The consequence is straightforward: the same score cannot be compared from one country to another. A 3/5 in Japan may reflect a perfectly acceptable experience; a 5/5 in Thailand may simply reflect a more positive way of using the scale. Interpreting a score — whether Google Maps, NPS, or CSAT — requires taking into account the rating culture of the country in which it was given.
Like any analysis of this kind, this one comes with limitations that we fully acknowledge:
Residual tourism. The local-language filter greatly reduces the influence of tourists, without being able to eliminate it completely.
Uneven category availability. Some countries have few laundromats; in Northern Europe, many gas stations are automated, with fewer service interactions to rate.

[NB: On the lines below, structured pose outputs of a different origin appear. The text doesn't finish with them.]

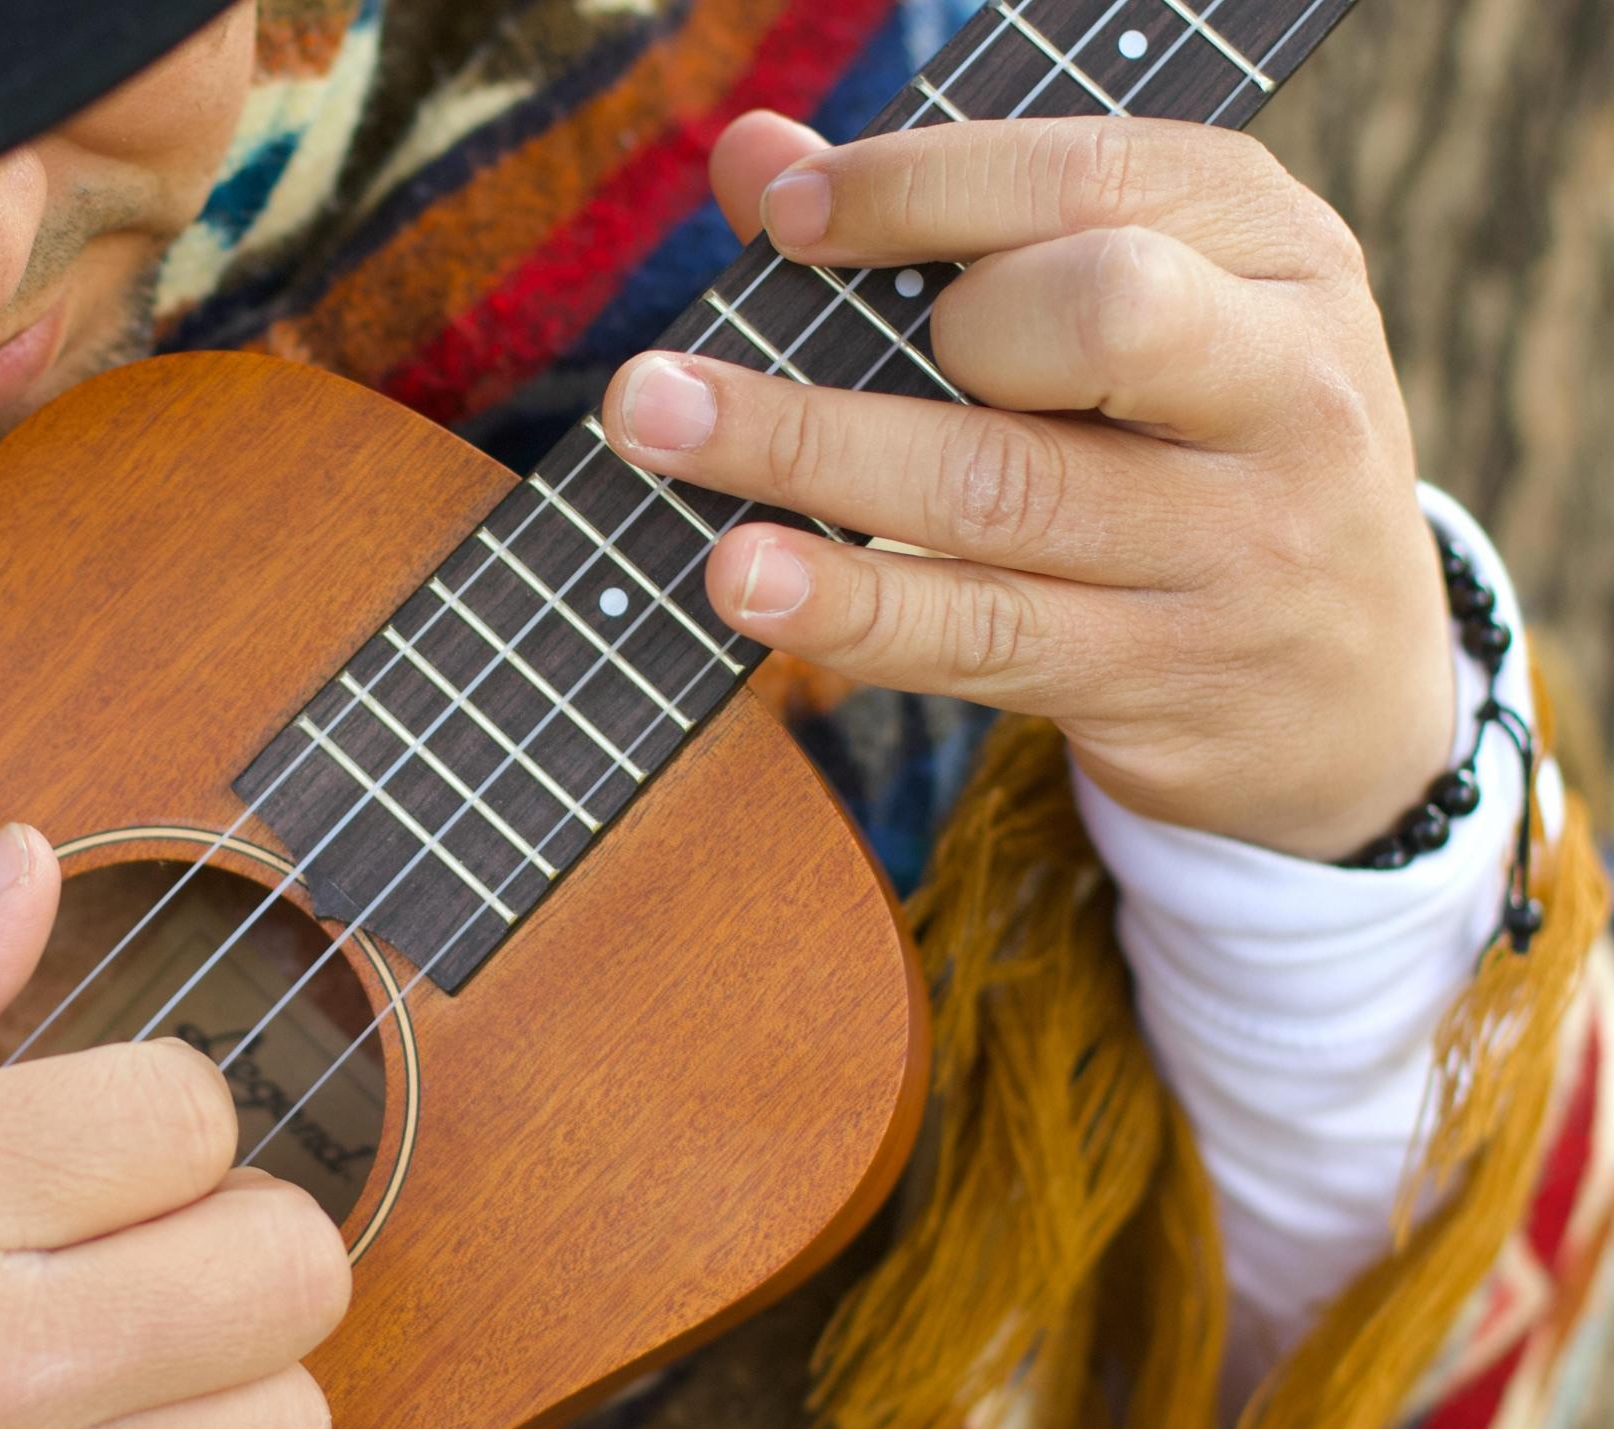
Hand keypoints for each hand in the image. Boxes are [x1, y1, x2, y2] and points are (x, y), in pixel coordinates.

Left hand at [609, 112, 1452, 859]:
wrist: (1355, 691)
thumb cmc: (1190, 452)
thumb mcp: (1140, 313)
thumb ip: (952, 226)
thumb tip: (752, 154)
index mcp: (1273, 251)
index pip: (1097, 180)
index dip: (923, 187)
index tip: (786, 214)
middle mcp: (1279, 386)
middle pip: (1093, 318)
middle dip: (903, 326)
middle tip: (733, 349)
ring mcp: (1231, 543)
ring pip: (1005, 490)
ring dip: (809, 456)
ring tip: (657, 431)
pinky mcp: (1160, 674)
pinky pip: (981, 633)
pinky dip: (849, 605)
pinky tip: (743, 578)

Review self-selection. On Google Maps, those who leave a review are the most motivated — often the very satisfied or the very dissatisfied. This propensity to leave a rating, and to polarize, also varies by country. It is nevertheless an integral part of the rating culture we are trying to measure, and it also affects traditional surveys: a relational or transactional questionnaire is also completed only by a self-selected fraction of customers, and this bias, once again, is subject to the same cultural variations from one country to another.

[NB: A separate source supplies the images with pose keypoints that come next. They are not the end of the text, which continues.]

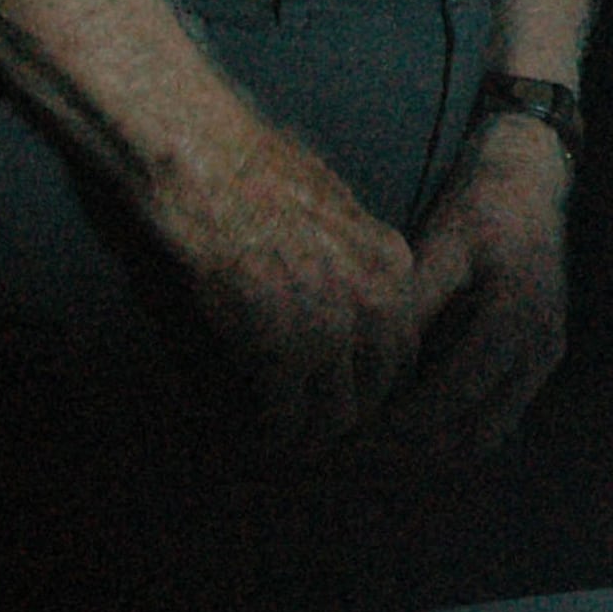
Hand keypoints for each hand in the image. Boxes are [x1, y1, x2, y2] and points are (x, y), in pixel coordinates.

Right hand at [139, 116, 421, 450]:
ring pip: (338, 415)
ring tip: (287, 445)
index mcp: (392, 264)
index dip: (375, 379)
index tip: (347, 394)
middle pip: (381, 388)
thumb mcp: (337, 205)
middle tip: (318, 432)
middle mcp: (375, 300)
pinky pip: (287, 419)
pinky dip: (271, 435)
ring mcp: (333, 329)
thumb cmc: (256, 173)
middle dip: (351, 416)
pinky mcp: (282, 352)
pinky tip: (254, 436)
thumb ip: (356, 253)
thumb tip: (351, 285)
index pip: (404, 346)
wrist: (208, 166)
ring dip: (312, 437)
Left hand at [374, 111, 571, 455]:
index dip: (398, 423)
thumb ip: (415, 304)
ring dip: (435, 449)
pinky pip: (496, 415)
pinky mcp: (540, 358)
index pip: (451, 398)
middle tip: (358, 451)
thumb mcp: (442, 245)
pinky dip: (454, 428)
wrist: (531, 183)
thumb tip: (373, 367)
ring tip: (377, 444)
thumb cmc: (479, 208)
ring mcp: (544, 357)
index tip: (350, 431)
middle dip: (414, 452)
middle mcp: (538, 349)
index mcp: (513, 318)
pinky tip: (410, 420)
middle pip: (474, 437)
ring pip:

What should be done with these differences? Above all, do not twist NPS in order to “correct” it: counting 8s as promoters, as in European NPS, shifts the bias without measuring it. The data remains useful on two conditions. First, compare what is comparable: a country with itself, over time. Since rating culture is relatively stable, it cancels out in a year-over-year evolution — +3 points in Japan or Brazil mean the same thing, because the cultural bias is constant from one year to the next. Second, when comparing countries with one another, do so within the same cultural zone, or keep in mind the approximate scale of the bias highlighted by this study.